The result should hold only the lines from the one with "Cookie Policy" through the final line of the data below, transcribed exactly, pictures left out.

DATA LISTING Block Start

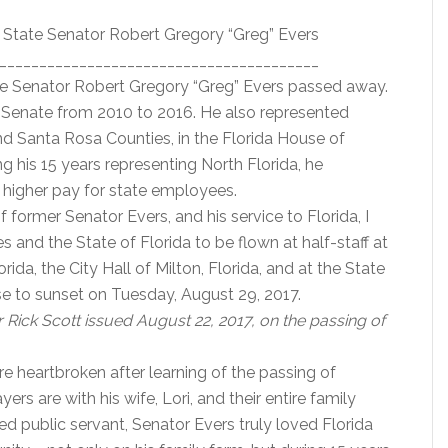
r State Senator Robert Gregory “Greg” Evers
________________________________________
te Senator Robert Gregory “Greg” Evers passed away.
da Senate from 2010 to 2016. He also represented
and Santa Rosa Counties, in the Florida House of
 his 15 years representing North Florida, he
 higher pay for state employees.
former Senator Evers, and his service to Florida, I
s and the State of Florida to be flown at half-staff at
da, the City Hall of Milton, Florida, and at the State
ise to sunset on Tuesday, August 29, 2017.
Rick Scott issued August 22, 2017, on the passing of
re heartbroken after learning of the passing of
rs are with his wife, Lori, and their entire family
ated public servant, Senator Evers truly loved Florida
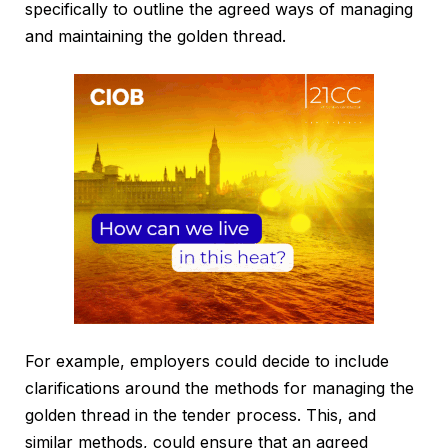
specifically to outline the agreed ways of managing
and maintaining the golden thread.
For example, employers could decide to include
clarifications around the methods for managing the
golden thread in the tender process. This, and
similar methods, could ensure that an agreed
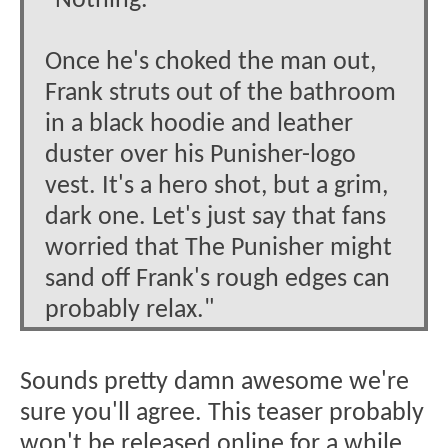
"Nothing."
Once he's choked the man out,
Frank struts out of the bathroom
in a black hoodie and leather
duster over his Punisher-logo
vest. It's a hero shot, but a grim,
dark one. Let's just say that fans
worried that The Punisher might
sand off Frank's rough edges can
probably relax."
Sounds pretty damn awesome we're
sure you'll agree. This teaser probably
won't be released online for a while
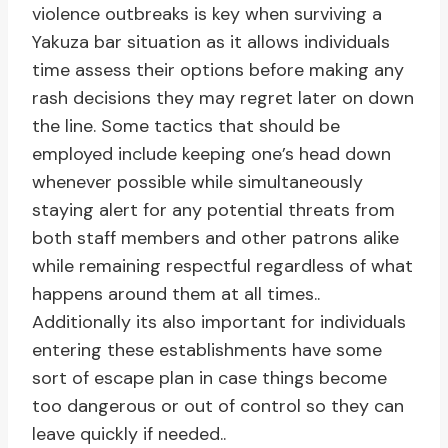
violence outbreaks is key when surviving a
Yakuza bar situation as it allows individuals
time assess their options before making any
rash decisions they may regret later on down
the line. Some tactics that should be
employed include keeping one’s head down
whenever possible while simultaneously
staying alert for any potential threats from
both staff members and other patrons alike
while remaining respectful regardless of what
happens around them at all times..
Additionally its also important for individuals
entering these establishments have some
sort of escape plan in case things become
too dangerous or out of control so they can
leave quickly if needed..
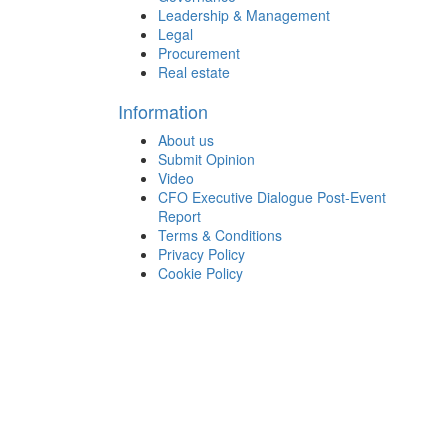
Leadership & Management
Legal
Procurement
Real estate
Information
About us
Submit Opinion
Video
CFO Executive Dialogue Post-Event
Report
Terms & Conditions
Privacy Policy
Cookie Policy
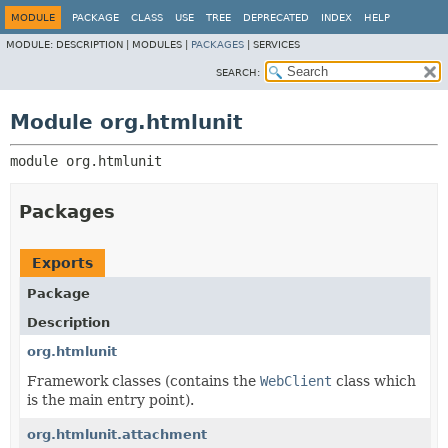
MODULE
PACKAGE
CLASS
USE
TREE
DEPRECATED
INDEX
HELP
MODULE:
DESCRIPTION |
MODULES |
PACKAGES
|
SERVICES
SEARCH:
Module org.htmlunit
module 
org.htmlunit
Packages
Exports
Package
Description
org.htmlunit
Framework classes (contains the
WebClient
class which
is the main entry point).
org.htmlunit.attachment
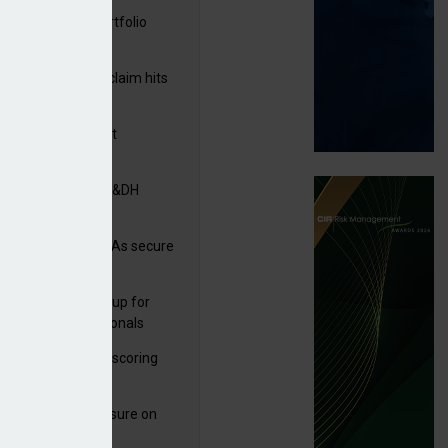
ga acquires PI portfolio
m Volante
rage subsidence claim hits
,000 – ABI
G drawn to Magnet
uisition
tners& acquires M&DH
n
e and church MGAs secure
ron capacity
 launches new group for
er claims professionals
 launches service scoring
ice for carriers
West partners Uinsure on
e cover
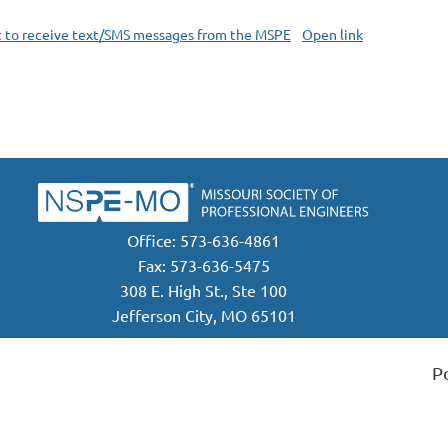
t to receive text/SMS messages from the MSPE
Open link
Office: 573-636-4861
Fax: 573-636-5475
308 E. High St., Ste 100
Jefferson City, MO 65101
P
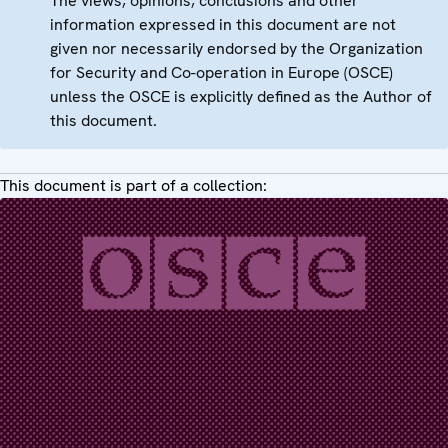
The views, opinions, conclusions and other
information expressed in this document are not
given nor necessarily endorsed by the Organization
for Security and Co-operation in Europe (OSCE)
unless the OSCE is explicitly defined as the Author of
this document.
This document is part of a collection:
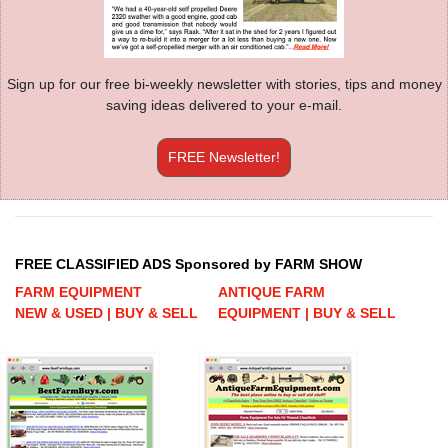
Sign up for our free bi-weekly newsletter with stories, tips and money
saving ideas delivered to your e-mail.
FREE Newsletter!
FREE CLASSIFIED ADS Sponsored by FARM SHOW
FARM EQUIPMENT
ANTIQUE FARM
NEW & USED | BUY & SELL
EQUIPMENT | BUY & SELL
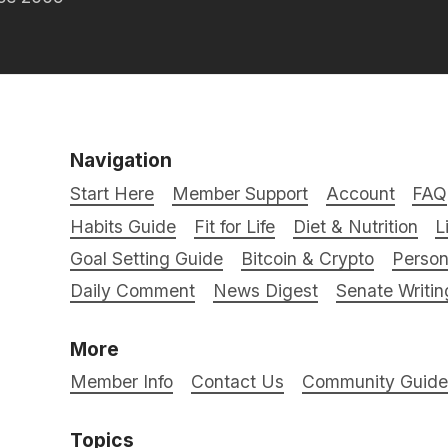
Navigation
Start Here
Member Support
Account
FAQ
Habits Guide
Fit for Life
Diet & Nutrition
L
Goal Setting Guide
Bitcoin & Crypto
Person
Daily Comment
News Digest
Senate Writin
More
Member Info
Contact Us
Community Guidel
Topics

DATA LISTING Block End

OUTPUT BELOW
Cookie Policy
MODULE
PACKAGE
CLASS
USE
TREE
DEPRECATED
INDEX
HELP
MODULE:
DESCRIPTION |
MODULES |
PACKAGES
|
SERVICES
SEARCH:
Module org.htmlunit
module 
org.htmlunit
Packages
Exports
Package
Description
org.htmlunit
Framework classes (contains the
WebClient
class which
is the main entry point).
org.htmlunit.attachment
ga acquires PI portfolio
m Volante
rage subsidence claim hits
,000 – ABI
G drawn to Magnet
uisition
tners& acquires M&DH
n
e and church MGAs secure
ron capacity
 launches new group for
er claims professionals
 launches service scoring
ice for carriers
West partners Uinsure on
e cover
t to receive text/SMS messages from the MSPE
Open link
Office: 573-636-4861
Fax: 573-636-5475
308 E. High St., Ste 100
Jefferson City, MO 65101
P
The views, opinions, conclusions and other
information expressed in this document are not
given nor necessarily endorsed by the Organization
for Security and Co-operation in Europe (OSCE)
unless the OSCE is explicitly defined as the Author of
this document.
This document is part of a collection:
Sign up for our free bi-weekly newsletter with stories, tips and money
saving ideas delivered to your e-mail.
FREE Newsletter!
FREE CLASSIFIED ADS Sponsored by FARM SHOW
FARM EQUIPMENT
ANTIQUE FARM
NEW & USED | BUY & SELL
EQUIPMENT | BUY & SELL
Navigation
Start Here
Member Support
Account
FAQ
Habits Guide
Fit for Life
Diet & Nutrition
L
Goal Setting Guide
Bitcoin & Crypto
Person
Daily Comment
News Digest
Senate Writin
More
Member Info
Contact Us
Community Guidel
Topics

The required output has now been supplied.